I was sorry to miss Ron Silliman on his visit to the UK. Unfortunately, my time is mostly not my own, and I rarely get to readings and festivals. It's a shame because one of my current projects is reading Silliman's 'The Alphabet'. I say project because it's no ordinary reading task. The book is an impressive physical object, a heavy block of over 1,000 pages. The physicality is, perhaps part of the what the book conveys - that it's an object in its own right, apart from the world, in line with LANGUAGE poetry's notion that language is a closed system. Some of the pages are laid out as verse, but large tracts are closely-space prose layout. The book is a record of day-to-day sensations and impressions, including an impression of the bombardment our brains receive from language in all its forms. It's not light reading. I find I have to set aside a block of time - say, thirty minutes - and force myself to stick to it. Why bother? Well, that focussed act of attention is rewarding for its own sake - strangely relaxing. And the book is actually a pleasurable read - well-selected, witty and humorous in parts, invigorating, though sometimes - not often - it lapses into dullness. But overall, I think it's very well done. The sheer size of the text means you don't sit back and enjoy choice phrasing - there's too much to get through; you absorb so much at a single sitting, that you don't remember it; there's no narrative. As a consequence, the process of reading is foregrounded - you only truly engage with the work during the act of reading it, you don't recollect it in tranquillity.

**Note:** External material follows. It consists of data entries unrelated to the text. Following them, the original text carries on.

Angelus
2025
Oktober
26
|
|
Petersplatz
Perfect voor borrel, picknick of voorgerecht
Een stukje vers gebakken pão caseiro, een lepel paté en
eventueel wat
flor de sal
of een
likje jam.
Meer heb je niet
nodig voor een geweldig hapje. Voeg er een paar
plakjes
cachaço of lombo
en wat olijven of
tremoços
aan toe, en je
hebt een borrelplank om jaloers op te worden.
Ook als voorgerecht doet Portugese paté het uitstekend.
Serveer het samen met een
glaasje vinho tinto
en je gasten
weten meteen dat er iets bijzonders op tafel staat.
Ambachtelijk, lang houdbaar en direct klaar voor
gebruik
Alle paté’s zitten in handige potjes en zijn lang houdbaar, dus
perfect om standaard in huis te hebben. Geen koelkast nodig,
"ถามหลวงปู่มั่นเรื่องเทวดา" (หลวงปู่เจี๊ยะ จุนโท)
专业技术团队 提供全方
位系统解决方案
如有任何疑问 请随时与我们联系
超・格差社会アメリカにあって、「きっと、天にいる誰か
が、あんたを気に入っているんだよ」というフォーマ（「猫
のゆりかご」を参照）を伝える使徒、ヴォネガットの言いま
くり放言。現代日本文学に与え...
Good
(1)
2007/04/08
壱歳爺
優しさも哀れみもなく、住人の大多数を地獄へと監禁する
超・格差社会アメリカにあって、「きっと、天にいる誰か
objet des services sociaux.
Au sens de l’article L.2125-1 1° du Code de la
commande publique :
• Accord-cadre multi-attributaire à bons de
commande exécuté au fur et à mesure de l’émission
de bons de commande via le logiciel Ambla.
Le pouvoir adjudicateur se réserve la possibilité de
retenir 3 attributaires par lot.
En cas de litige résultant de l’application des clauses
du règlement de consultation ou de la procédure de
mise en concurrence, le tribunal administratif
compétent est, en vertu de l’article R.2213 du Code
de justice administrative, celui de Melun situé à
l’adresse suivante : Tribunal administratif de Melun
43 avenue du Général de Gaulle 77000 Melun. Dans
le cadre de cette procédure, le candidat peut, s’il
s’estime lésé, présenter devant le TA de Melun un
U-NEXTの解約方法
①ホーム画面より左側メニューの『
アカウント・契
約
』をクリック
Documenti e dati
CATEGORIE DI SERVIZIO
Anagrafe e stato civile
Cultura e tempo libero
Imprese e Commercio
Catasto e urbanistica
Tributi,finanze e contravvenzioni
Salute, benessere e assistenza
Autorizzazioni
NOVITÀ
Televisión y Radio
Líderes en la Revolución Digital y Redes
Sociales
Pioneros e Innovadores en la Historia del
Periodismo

Similarly, through it's size and physicality, the book as text is emphasised, and therefore, by implication, the process of producing it - 'process' being another important tenet of LANGUAGE poetry. 'The Alphabet' may seem the polar opposite of work by other poets that I like, say, George Oppen or Basil Bunting; yet the physical presence of the text has its parallel in the physicality of those two poets, albeit, in their case, expressed by verbal texture and the foregrounding of text through compression and economy.

1 comment:

Ed Baker said...

AHHH

the last time that I went to a Poetry Reading was when I read at Johns Hopkins in 1971!

now to "missing Ron Silliman"

pray tell: who is Ron Silliman?

I must've missed something...

or other.

like me, Ron looks a bit like Papa Smurf!